Sen. Barack Obama, D-Ill., Tuesday proposed a sweeping set of federal reforms Tuesday to combat mortgage fraud, ratcheting up enforcement and creating a national database of brokers who have been disciplined, the Chicago Tribune reported.
Obama’s bill would increase funding for federal law enforcement programs, create new criminal penalties for mortgage professionals found guilty of fraud and require industry insiders to report suspicious activity, media accounts said.
Mortgage fraud is “robbing thousands of Americans of their dream of home ownership, and costing the mortgage industry hundreds of millions of dollars each year,” Obama said, according to accounts. “Congress needs to come to the table and do its part.”
Obama and the bill’s co-sponsor, Sen. Dick Durbin, D-Ill., said they were moved to act by a recent Chicago Tribune series on mortgage fraud, in which swindlers use high-tech identity theft and face-to-face scams to wrest control of homes, then secure hefty bank loans that go unpaid, reports said.

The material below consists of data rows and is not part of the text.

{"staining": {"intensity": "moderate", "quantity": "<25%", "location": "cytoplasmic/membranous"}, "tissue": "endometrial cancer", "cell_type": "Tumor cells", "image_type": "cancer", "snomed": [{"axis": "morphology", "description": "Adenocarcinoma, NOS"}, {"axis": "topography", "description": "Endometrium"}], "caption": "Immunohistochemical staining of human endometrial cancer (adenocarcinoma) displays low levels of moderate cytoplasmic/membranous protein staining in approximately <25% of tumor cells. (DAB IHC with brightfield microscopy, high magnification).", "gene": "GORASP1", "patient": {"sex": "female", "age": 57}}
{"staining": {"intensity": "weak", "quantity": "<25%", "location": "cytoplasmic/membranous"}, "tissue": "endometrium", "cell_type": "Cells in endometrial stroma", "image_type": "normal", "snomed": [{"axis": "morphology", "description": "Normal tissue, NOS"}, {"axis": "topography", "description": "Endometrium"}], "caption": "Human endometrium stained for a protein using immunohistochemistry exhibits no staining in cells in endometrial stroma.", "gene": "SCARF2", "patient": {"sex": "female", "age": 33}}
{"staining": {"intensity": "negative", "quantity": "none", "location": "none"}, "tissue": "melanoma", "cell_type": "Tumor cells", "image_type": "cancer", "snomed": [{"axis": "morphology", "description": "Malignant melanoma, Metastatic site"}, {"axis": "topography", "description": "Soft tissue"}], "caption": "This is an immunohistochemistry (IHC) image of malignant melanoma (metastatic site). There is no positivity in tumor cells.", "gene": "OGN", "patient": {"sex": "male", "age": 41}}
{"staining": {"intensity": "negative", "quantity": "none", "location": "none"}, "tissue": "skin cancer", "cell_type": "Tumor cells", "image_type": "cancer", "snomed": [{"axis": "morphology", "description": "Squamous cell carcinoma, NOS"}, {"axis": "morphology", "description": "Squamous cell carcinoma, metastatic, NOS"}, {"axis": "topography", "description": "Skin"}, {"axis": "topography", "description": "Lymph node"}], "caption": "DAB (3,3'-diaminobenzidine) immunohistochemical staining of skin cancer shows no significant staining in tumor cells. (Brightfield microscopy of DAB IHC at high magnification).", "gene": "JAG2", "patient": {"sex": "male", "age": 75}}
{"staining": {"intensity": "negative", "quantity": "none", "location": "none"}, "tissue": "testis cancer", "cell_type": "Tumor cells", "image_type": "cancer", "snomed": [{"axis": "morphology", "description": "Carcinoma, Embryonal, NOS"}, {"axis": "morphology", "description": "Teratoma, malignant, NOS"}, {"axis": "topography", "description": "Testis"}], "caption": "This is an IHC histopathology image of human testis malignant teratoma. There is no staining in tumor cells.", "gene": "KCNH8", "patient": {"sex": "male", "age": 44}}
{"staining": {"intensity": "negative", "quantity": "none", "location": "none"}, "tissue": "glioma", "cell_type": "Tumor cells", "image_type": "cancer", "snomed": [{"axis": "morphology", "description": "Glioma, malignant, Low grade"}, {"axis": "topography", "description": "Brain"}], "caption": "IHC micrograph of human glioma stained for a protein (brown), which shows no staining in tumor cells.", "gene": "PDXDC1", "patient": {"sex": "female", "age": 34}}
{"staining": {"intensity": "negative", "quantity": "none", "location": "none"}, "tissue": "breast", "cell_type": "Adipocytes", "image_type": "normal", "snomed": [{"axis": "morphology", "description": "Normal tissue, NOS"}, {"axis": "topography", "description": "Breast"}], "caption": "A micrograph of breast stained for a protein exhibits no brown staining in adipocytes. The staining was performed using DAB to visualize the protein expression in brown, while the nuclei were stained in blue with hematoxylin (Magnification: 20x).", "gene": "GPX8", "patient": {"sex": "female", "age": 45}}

During the last five years, FBI reports of mortgage fraud have soared across the U.S.
Obama’s bill would authorize $10 million more for anti-mortgage-fraud programs in the Departments of Justice and Housing and Urban Development, media reports said.
It also would require the FBI to update bankers on fraudulent activity in a formal, systematic way, according to reports. Today, real estate attorneys, companies and trade groups rely on several industry Web sites that use news articles and government press releases to disseminate fraud reports from across the country.
And the bill would establish a national database of mortgage professionals who have been sanctioned by state or federal regulatory agencies, reports said.
Several features of the proposed legislation may win consensus because they previously have been embraced by real estate industry groups and law enforcement agencies.
The FBI already has called for mandatory fraud reporting by real estate industry professionals along with safe harbor from liability for those whistle-blowers. A similar system is in place in the banking industry. These features also appear in the proposed legislation, reports said.
Other aspects of the bill could be opposed by real estate and banking interests, experts told the Tribune.
One provision of the measure would strengthen the ability of fraud victims to file federal lawsuits, reports said. Individuals now must seek redress in state courts, which have more restrictive rules about information gathered during discovery, Peter J. Henning, a Wayne State University Law School professor, told the Tribune.
Henning said that could increase the liability banks and real estate companies face for their employees’ misconduct, reports said.
“I suspect there would be opposition to that provision,” Henning said.
Others wonder whether the bill fails to cover a large population of unlicensed counselors and operators who commit fraud, reports said.
“This law won’t reach people outside the mortgage lending institutions,” said California attorney Rachel Dollar.
But the growing cost of mortgage fraud — lenders suffered more than $1 billion in losses last year — has convinced many industry groups that it must be addressed somehow, reports said.
“Folks in the mortgage industry are suddenly concerned about fraud, because they’re losing money too,” Ira Rheingold, executive director of the National Association of Consumer Advocates, a group of public-interest attorneys who support the legislation, told the Tribune.
Obama’s proposed bill, written in consultation with the Treasury Department, Madigan and Chicago police, would authorize increased federal funding for mortgage counseling, reports said. It also would grant funding to the state agencies that license and monitor appraisers and other real estate professionals, according to reports.